Лучшая подруга Фаины Раневской. В старом и новом театре - стр. 21
В первый год моей ученической жизни, следуя совету Веры Федоровны, я занималась у Ю. Э. Озаровского в драматической школе Поллак. Годы моего пребывания в школе Поллак, а также последующие учебные годы в императорском училище при Александрийском театре были согреты общением с Верой Федоровной и возможностью посещать все спектакли с ее участием. Как ученица частной школы я не имела права бесплатно посещать Александринский театр, и весь год моего пребывания в школе Поллак пользовалась контрамарками, которые мне давала Вера Федоровна.
Обычно я ей писала городское письмо, прося дать мне возможность посмотреть ту или другую пьесу с ее участием. Она тотчас же отзывалась, назначала мне час, когда к ней можно прийти, и принимала ласково и просто, чему я немало удивлялась, считая всех артистов, а ее особенно, высшими, недосягаемыми существами. Из-за этого, очевидно, и из застенчивости, провинциальной дикости я старалась сократить и ограничить свой визит деловой стороной, просила у нее записочку к полицмейстеру Александрийского театра и уходила, сожалея, что не могу преодолеть свою робость и использовать драгоценные минуты общения с Верой Федоровной.
Но иногда она удерживала меня расспросами о занятиях, о моей жизни… И я была счастлива и благодарна ей за немногие минуты, которые она мне дарила, и уходила от нее, полная восторга и обожания. Ни одна актриса, ни тогда, ни потом, не захватывала меня своей игрой так, как Комиссаржевская. Она умела коснуться самых глубин души и вызвать к жизни неосознанные, но живые и тонкие чувства.
Хочется вспомнить и снова пережить те чудесные минуты, которыми она наполняла мою жизнь. В моей памяти возникает целый ряд образов. Вот Клерхен из пьесы «Гибель Содома» Г. Зудермана. Роль маленькая, но Комиссаржевская из нее создавала целую симфонию чувств. Клерхен – почти девочка, простенькая мещаночка, веселая, не тронутая жизнью. Она счастлива, беспечна – такой она появляется на сцене в диалоге с Крамером: болтает с ним, смеется и с аппетитом уписывает жаркое.
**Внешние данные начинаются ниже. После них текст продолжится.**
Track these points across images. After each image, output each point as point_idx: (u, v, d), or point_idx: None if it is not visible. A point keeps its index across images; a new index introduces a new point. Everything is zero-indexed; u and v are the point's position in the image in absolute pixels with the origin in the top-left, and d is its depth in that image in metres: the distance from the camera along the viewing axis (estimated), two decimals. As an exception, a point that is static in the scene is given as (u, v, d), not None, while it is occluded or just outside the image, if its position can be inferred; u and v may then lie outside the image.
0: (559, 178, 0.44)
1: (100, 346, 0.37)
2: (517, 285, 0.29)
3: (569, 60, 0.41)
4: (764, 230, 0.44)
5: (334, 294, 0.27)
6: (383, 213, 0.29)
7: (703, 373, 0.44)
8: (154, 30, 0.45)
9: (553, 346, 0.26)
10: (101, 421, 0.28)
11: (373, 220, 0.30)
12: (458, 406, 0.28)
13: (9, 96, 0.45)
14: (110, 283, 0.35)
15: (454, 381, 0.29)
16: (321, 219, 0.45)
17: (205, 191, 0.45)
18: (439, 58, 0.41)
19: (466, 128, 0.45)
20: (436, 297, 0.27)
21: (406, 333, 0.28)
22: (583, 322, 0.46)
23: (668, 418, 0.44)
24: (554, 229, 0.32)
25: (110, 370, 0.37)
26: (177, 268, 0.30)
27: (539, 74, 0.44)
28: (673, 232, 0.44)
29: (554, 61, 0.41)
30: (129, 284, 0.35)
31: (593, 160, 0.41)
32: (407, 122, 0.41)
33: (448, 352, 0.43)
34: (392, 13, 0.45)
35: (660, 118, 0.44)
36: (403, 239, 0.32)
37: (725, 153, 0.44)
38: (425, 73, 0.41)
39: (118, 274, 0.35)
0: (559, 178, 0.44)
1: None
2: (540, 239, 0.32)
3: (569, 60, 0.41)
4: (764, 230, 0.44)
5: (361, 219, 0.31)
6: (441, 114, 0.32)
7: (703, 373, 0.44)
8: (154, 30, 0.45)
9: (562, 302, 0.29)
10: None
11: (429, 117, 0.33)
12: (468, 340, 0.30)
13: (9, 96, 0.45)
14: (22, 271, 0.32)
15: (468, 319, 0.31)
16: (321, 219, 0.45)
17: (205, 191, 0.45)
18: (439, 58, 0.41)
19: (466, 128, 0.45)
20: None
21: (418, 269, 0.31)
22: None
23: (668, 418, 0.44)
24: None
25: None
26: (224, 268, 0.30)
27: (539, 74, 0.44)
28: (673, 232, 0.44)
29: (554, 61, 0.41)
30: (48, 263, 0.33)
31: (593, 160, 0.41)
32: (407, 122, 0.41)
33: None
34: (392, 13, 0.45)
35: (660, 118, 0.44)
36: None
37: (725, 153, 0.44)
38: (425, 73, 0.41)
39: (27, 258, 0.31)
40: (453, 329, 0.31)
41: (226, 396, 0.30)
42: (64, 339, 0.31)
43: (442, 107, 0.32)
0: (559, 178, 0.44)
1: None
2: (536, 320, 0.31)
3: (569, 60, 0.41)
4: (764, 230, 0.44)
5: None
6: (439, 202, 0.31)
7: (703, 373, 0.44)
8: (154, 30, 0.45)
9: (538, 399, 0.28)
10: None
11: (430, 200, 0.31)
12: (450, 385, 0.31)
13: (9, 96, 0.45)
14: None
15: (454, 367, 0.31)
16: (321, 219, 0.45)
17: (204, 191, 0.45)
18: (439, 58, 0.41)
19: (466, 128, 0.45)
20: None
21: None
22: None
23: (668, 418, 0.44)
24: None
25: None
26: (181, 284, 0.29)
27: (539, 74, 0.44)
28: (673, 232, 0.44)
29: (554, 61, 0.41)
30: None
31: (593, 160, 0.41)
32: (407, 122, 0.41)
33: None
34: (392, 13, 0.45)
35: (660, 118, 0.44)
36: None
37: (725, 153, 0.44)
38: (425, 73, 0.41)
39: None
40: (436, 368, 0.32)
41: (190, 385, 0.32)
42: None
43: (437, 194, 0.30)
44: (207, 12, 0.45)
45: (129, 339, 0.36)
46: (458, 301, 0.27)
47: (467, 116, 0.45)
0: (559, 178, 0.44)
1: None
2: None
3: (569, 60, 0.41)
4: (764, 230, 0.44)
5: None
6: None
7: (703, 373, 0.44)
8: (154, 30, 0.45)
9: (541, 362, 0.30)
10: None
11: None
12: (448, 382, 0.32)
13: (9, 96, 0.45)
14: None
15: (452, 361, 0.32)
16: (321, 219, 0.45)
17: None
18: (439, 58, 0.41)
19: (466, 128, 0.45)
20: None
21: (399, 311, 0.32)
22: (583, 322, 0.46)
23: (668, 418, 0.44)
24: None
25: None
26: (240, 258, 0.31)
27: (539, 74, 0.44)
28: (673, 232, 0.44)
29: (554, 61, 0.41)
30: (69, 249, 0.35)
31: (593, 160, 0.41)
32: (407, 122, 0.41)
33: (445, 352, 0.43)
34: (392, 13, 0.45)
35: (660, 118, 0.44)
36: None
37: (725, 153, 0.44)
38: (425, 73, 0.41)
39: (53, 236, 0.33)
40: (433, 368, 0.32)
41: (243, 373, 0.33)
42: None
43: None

Не замечая, что Крамер влюблен в нее, она просто, по-дружески беседует с ним. Сколько юмора, сколько бодрых интонаций, как весел ее смех, не громкий, но насыщенный радостью жизни. Но вот она вкусно поела, тарелка пуста, и Клерхен уносит ее в кухню.
Вернувшись, она видит Вилли… Опять радость – Вилли кумир, человек, воспитавший ее, хоть и не родной, но брат… Нет, не брат, а бог, совершенство. Она доверчиво бросается к нему и усаживается на ручку кресла, где он отдыхает. Вилли смотрит на нее, как на девочку, говорит с ней, как с маленькой, но это не обижает Клерхен – она счастлива, он называет ее сестренкой, вызывает ее на откровенность: «Что, если бы кто-нибудь признался ей в любви, ну, Крамер, например, что бы она ответила?» Она отвечает, что ее сердце спокойно, ей весело, хорошо живется, и ей никто не нужен. «Ну, а если бы я тебе сказал: Клерхен, я люблю тебя, что бы ты ответила?»